Mangas and his warriors terrorized the Armijo family back when they were among the first homesteaders in New Mexico, he says, adding “They fought all them Indians.”

Between the 1846 peace treaty, cut short by the Bascom Affair, and the chief’s death in 1863, miners and ranchers crowded onto the Apache homeland. Skirmishes were frequent. In 1860, miners attacked an Apache camp near the Mimbres River, killing four men and kidnapping a dozen or so women and children. Mangas stepped up his raids. With the Civil War underway by that time, settlers had little protection against marauding Apache, led by Cochise, Geronimo and Mangas Coloradas.

Today, the outpost of civilization nearest Mangas is Quemado, an unincorporated community in New Mexico of about 5,300, sitting at the foot of the Continental Divide.

Locals tell me I should talk to Eric Skrivseth, chairman of the 53-member Community Advisory Board. He also owns the local hardware store. Skrivseth knows I’m in town looking for him, sees me first and calls to me from across the street.

Quemado doesn’t get a very steady stream of visitors, the 47 year old says.

The population around Quemado has dwindled, he tells me. Homestead farms failed after the turn of the 20th century.
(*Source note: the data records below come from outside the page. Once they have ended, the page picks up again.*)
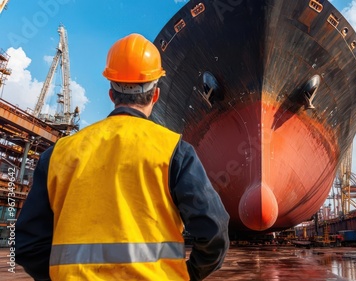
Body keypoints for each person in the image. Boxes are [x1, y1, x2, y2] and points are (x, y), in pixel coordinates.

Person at [15, 33, 230, 281]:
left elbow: (27, 244)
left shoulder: (59, 153)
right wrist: (189, 274)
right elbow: (214, 231)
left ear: (111, 94)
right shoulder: (175, 151)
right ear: (156, 95)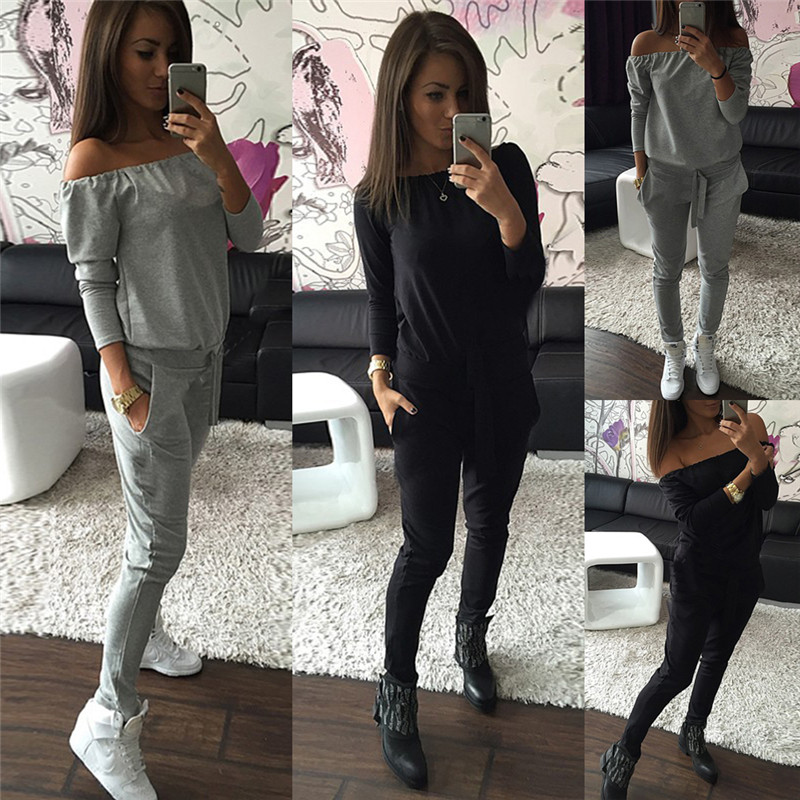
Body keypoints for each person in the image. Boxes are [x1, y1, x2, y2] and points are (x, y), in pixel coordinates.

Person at [60, 2, 262, 798]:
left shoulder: (192, 140)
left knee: (152, 533)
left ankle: (141, 638)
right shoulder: (94, 159)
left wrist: (217, 154)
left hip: (206, 361)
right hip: (145, 374)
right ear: (111, 54)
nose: (158, 68)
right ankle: (106, 719)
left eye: (171, 51)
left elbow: (251, 237)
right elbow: (93, 279)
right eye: (144, 50)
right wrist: (123, 387)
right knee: (157, 548)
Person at [353, 10, 546, 790]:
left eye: (463, 93)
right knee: (425, 548)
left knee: (490, 524)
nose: (450, 110)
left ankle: (471, 639)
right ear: (402, 96)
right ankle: (396, 691)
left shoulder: (507, 168)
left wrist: (505, 210)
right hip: (424, 397)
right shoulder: (378, 196)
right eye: (435, 93)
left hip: (503, 386)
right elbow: (381, 298)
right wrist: (377, 372)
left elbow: (525, 286)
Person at [599, 398, 778, 799]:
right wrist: (750, 467)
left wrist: (756, 457)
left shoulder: (750, 424)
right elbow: (695, 520)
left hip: (744, 572)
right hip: (697, 575)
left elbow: (767, 500)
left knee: (716, 658)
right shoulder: (668, 451)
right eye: (697, 386)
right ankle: (623, 753)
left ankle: (692, 731)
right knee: (676, 672)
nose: (709, 394)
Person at [627, 0, 751, 399]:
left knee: (715, 267)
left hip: (721, 174)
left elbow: (735, 114)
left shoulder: (733, 40)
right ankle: (674, 349)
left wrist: (715, 65)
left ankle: (705, 343)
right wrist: (641, 171)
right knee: (666, 269)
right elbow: (639, 108)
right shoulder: (646, 45)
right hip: (664, 175)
The slide continued through the late 1980s, when Interstate 40 was completed and started drawing traffic off U.S. 60.

The settlement of Quemado happened to coincide with an Apache declaration of war following the Bascom Affair. “When the Apache were in the final round of trying to hold onto their land, people all through this county were vulnerable,” Skrivseth says.
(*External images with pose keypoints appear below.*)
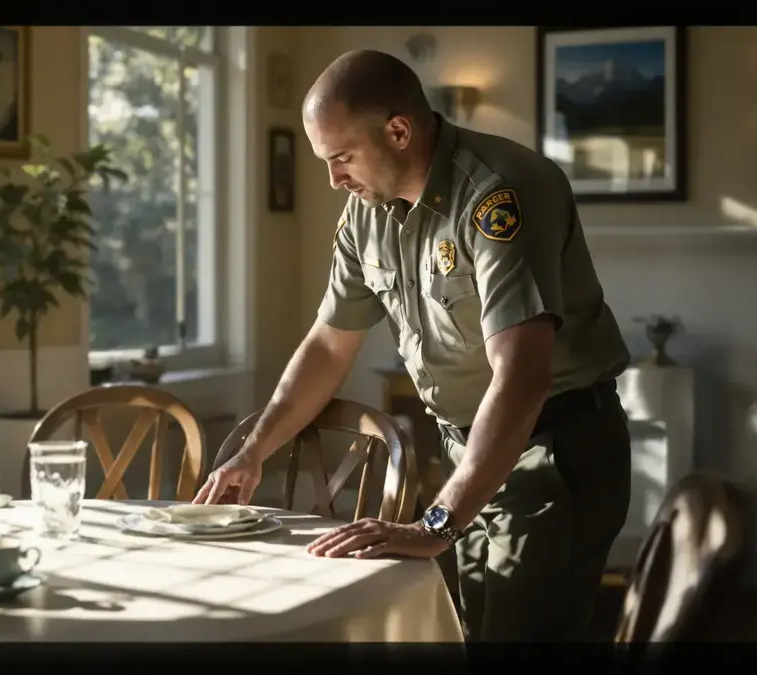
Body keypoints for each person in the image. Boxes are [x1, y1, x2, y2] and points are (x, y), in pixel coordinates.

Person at [193, 49, 633, 642]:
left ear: (399, 130)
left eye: (342, 157)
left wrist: (436, 522)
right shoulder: (363, 215)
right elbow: (328, 345)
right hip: (473, 455)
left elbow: (521, 375)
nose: (334, 178)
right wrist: (254, 449)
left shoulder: (500, 194)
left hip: (554, 454)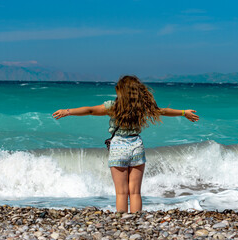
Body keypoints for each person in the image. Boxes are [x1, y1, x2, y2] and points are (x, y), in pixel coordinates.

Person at [52, 75, 199, 213]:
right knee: (135, 192)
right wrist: (183, 112)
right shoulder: (142, 107)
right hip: (136, 146)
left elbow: (90, 110)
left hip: (118, 148)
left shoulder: (113, 107)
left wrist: (68, 111)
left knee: (121, 192)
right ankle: (136, 221)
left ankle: (122, 220)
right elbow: (164, 111)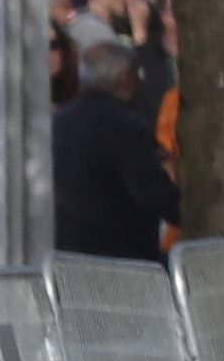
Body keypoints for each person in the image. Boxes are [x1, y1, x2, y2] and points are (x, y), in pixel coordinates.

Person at [50, 21, 173, 262]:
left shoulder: (59, 122)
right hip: (123, 261)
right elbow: (153, 194)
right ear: (124, 78)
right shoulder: (125, 125)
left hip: (68, 258)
That evening in Quemado, as sunset falls over the quiet streets, it seems to me the perfect time for pondering the past over a beer. Except there’s a shortage of liquor licenses in New Mexico. The nearest available beer is a 42-mile haul east to Datil, at the end of a winding crawl up the Continental Divide. It’s a nice drive.

As U.S. 60 climbs, the elevation starts to yield pine trees. Sugarloaf and Madre Mountains squat on either side of the road. Just off the highway in Datil sits the Eagle Guest Ranch: a convenience store, gas station, motel and café.

The place has been in Carol Spears’s family for more than 50 years. The white-haired matron won’t divulge her age, save for she’s “old enough to know better.” Spears seems taken aback when she hears the impetus for my trip here.

“There’s more to life than liquor,” says Spears, rolling her eyes.

Maybe, and the beer did warm up on the drive back to Quemado. Still, better than nothing, I think, popping open a longneck and diving into one of the books about Mangas Coloradas I brought along.

The chief was killed under the orders of Brig. Gen. Joseph Rodman West, who’d agreed to discuss peace with the Apache.

“Men, that old murderer has got away from every soldier command and has left a trail of blood for 500 miles on the old stage line,” one account quotes West as telling his troops. “I want him dead or alive tomorrow morning, do you understand? I want him dead.”

The soldiers shot and buried Mangas, reporting he’d attempted to escape. Several days later they dug him up to remove the head. The warriors who accompanied Mangas to Fort McLane were set free and returned home. The story drops off without mention of his final resting place.

The end of the Apache Wars came with Geronimo’s surrender in 1886.

 

Grave to Nowhere

At Mangas Ranch, when I finally tell Baca about my quest to find Mangas Coloradas’ grave, it’s clear to me that he has heard all this before. He lets out a long breath of smoke, taps the butt and shakes his head. The chief isn’t here, he says. In fact, Mangas Cemetery is named for the town, and only the bodies of ranchers and their families rest there.

“Try Pinos Altos,” he kids. “Or maybe Silver City.”

As far as Baca goes, he says he’s fine where he is, given all the fighting, killing and dying men tend to do. People don’t come out to Mangas often.

“I don’t have a lot of respect for human beings,” he adds, as the sun sets over Mangas. “That’s why I stay out here.”